Is a backlash growing against the 900 million user strong social media network?

Facebook’s IPO stirred up the naysayers (e.g., “Here’s Why Google and Facebook Might Completely Disappear in the Next 5 Years”), even before the public offering failed to live up to the hype. While the social network’s white-hot success shows no immediate sign of flagging—can 900 million users globally really be wrong?—a backlash has been building. Our Things to Watch list for 2011 included Facebook Alternatives (“Social networkers will be exploring more niche communities or alternatives that offer greater exclusivity or privacy”). And in advance of the IPO, an Associated Press/CNBC poll reported that close to half of Americans say Facebook is a passing fad, and General Motors pulled $10 million in advertising due to poor click-through rates.

There are a few key reasons for Facebook fatigue. Some members have been put off by privacy and trust issues (how personal stats get shared and leveraged), while some, even Millennials, are tired of keeping up with a vast web of people.
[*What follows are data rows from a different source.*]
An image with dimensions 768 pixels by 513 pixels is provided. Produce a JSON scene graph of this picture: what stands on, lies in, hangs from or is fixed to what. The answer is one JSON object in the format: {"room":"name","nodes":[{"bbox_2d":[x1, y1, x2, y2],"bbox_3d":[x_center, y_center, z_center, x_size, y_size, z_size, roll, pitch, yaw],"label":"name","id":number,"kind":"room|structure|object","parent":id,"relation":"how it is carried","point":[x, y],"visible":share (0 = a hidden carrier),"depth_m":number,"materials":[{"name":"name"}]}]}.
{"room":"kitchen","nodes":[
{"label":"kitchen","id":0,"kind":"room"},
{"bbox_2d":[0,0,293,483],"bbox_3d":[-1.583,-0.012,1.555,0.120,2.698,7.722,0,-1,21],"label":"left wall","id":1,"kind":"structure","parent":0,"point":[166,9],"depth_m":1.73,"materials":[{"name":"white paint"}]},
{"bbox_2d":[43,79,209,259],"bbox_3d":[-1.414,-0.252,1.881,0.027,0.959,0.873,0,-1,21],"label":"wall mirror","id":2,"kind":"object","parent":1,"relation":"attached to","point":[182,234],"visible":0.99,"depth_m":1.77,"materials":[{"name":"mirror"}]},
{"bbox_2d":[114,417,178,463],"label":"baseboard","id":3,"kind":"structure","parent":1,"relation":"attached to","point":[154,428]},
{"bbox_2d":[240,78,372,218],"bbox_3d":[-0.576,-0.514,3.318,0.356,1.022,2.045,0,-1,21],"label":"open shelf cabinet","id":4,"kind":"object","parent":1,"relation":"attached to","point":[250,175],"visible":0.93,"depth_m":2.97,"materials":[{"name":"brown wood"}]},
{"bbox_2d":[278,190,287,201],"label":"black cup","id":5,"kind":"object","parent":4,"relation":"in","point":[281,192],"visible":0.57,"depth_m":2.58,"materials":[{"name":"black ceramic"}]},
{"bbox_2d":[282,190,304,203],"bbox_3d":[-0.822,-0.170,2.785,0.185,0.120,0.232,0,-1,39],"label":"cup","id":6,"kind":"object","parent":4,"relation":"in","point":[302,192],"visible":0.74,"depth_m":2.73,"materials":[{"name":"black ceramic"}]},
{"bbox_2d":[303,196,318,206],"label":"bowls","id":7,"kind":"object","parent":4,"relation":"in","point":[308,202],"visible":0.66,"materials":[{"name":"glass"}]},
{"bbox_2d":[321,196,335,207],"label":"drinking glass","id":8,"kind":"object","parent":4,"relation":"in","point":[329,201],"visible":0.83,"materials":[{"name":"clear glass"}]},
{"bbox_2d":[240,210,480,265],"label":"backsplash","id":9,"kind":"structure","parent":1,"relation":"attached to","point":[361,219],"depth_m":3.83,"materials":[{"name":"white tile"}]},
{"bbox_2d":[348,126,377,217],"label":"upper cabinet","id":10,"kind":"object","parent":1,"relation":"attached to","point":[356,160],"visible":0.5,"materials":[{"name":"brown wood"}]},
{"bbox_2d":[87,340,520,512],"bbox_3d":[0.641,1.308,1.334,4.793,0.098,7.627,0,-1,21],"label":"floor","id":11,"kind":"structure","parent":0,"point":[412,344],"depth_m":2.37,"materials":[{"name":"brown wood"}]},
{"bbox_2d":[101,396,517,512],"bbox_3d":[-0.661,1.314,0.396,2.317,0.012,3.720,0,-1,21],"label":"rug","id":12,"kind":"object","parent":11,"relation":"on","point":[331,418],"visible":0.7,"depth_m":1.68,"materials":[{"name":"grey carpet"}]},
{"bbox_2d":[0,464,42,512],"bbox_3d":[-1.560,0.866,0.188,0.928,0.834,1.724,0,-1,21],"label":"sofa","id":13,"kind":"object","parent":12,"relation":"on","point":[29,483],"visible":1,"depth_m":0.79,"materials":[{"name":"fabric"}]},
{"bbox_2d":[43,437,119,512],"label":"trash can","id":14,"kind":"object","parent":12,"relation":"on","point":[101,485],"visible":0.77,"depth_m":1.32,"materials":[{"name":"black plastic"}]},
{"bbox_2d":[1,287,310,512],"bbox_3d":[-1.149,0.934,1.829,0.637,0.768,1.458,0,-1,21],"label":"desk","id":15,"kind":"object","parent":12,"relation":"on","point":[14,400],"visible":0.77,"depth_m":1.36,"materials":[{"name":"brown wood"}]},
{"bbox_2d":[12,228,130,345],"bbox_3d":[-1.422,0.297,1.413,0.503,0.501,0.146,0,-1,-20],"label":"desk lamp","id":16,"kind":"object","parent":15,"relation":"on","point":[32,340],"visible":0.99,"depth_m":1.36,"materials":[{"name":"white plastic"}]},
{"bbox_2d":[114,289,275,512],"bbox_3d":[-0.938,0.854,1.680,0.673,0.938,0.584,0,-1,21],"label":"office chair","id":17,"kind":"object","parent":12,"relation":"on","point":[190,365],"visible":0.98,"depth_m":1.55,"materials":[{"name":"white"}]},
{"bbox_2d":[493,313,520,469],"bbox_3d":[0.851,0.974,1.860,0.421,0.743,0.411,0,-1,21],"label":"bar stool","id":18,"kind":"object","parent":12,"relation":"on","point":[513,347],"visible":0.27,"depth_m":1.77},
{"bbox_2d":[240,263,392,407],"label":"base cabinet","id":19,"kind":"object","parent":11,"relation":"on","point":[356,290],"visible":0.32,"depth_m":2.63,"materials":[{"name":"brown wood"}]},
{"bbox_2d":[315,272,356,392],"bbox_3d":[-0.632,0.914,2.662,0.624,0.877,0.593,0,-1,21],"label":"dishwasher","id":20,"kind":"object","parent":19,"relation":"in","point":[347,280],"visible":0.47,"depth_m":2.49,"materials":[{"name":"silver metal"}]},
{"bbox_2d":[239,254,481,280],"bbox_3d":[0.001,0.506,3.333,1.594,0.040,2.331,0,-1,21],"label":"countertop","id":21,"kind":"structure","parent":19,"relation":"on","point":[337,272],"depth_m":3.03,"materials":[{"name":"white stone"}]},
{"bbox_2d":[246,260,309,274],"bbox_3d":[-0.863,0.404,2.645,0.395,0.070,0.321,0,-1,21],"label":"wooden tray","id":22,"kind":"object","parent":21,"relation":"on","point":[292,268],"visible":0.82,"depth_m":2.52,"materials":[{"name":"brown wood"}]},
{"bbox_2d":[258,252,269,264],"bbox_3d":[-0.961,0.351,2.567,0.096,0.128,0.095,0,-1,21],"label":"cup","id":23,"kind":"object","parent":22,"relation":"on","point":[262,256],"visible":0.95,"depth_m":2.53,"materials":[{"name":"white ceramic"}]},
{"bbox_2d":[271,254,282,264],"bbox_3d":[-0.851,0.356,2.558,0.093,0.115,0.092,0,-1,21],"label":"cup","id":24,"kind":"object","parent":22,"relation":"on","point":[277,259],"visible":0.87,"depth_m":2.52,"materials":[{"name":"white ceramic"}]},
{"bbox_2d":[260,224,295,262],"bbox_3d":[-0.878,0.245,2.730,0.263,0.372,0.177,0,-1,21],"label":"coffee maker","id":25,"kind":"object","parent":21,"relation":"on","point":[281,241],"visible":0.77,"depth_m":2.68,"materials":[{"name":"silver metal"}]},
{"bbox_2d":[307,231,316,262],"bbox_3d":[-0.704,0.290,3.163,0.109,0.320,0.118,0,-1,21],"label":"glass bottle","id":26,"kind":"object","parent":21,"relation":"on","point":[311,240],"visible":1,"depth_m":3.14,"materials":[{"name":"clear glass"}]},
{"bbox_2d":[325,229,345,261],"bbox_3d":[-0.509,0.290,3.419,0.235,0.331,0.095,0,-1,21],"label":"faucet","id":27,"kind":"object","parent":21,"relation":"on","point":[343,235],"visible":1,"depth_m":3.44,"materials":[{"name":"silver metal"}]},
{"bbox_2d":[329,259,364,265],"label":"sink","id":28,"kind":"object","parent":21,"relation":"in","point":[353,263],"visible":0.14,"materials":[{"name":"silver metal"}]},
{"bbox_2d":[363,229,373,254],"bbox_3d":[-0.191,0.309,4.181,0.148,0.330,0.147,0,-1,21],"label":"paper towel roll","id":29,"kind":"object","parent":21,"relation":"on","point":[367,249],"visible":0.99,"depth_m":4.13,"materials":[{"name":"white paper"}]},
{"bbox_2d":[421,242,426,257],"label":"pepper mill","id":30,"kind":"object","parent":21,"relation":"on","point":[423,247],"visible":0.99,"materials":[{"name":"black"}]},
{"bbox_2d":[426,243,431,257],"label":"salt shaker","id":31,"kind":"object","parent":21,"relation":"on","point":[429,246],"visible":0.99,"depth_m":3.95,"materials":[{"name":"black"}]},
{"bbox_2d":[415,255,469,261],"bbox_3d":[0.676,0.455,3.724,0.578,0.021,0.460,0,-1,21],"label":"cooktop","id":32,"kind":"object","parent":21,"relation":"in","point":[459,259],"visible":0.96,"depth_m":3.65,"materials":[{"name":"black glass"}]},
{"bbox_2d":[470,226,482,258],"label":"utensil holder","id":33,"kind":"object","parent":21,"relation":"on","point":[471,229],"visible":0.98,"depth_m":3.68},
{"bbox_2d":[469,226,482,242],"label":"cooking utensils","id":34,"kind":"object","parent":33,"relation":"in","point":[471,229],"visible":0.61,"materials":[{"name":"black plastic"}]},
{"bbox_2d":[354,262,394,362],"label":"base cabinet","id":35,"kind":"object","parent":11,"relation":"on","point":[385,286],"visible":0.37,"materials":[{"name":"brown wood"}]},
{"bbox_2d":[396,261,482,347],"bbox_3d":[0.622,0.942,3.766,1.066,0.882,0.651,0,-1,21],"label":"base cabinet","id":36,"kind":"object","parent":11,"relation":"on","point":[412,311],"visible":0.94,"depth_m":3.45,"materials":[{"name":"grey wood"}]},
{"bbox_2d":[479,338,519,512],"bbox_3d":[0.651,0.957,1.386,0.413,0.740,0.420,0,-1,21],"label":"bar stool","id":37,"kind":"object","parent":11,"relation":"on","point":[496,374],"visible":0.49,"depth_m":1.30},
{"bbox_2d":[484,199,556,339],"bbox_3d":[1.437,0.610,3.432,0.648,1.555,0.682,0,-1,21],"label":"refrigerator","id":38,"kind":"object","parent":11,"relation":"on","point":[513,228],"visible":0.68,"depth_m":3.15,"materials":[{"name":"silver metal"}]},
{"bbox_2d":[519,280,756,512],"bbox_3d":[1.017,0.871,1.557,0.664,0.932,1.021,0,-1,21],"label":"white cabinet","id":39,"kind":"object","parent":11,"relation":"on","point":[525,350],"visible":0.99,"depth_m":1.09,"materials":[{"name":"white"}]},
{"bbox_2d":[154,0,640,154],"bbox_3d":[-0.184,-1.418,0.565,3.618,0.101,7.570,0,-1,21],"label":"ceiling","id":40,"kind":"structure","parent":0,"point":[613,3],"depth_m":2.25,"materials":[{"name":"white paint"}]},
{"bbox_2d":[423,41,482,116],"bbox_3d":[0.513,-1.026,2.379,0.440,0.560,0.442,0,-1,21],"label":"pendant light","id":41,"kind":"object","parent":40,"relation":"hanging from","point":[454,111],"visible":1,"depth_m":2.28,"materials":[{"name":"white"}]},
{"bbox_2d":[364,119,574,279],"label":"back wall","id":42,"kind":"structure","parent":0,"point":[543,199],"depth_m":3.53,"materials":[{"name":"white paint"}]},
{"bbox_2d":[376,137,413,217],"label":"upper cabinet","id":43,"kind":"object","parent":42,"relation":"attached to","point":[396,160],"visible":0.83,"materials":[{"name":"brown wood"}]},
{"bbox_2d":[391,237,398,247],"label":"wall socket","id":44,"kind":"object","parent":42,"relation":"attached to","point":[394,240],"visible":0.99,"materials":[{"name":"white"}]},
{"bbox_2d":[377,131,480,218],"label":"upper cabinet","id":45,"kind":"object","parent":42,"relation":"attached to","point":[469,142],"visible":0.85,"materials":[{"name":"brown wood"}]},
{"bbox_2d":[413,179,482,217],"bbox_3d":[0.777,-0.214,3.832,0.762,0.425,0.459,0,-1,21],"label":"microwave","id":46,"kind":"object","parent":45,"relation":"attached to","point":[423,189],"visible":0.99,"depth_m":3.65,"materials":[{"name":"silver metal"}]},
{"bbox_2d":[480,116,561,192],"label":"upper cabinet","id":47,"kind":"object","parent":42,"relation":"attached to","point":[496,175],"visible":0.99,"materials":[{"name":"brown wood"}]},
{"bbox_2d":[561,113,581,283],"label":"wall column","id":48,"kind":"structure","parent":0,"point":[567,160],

Strategically, critics point to Facebook’s sluggish adaptation to mobile as a sign that it’s failed to innovate fast enough while other, cooler communities gain. Among other things, these aim for greater relevance or immediacy by focusing on the interest graph—like Pinterest, Gogobot (for travel) or Fancy (more consumerist)—or tapping into the “SoLoMo” trend, combining social with local and mobile (for example, Banjo and Highlight send alerts to a user’s mobile device when social media connections are nearby). The long-awaited open-source network Diaspora will let users own their data when it launches, possibly later this year.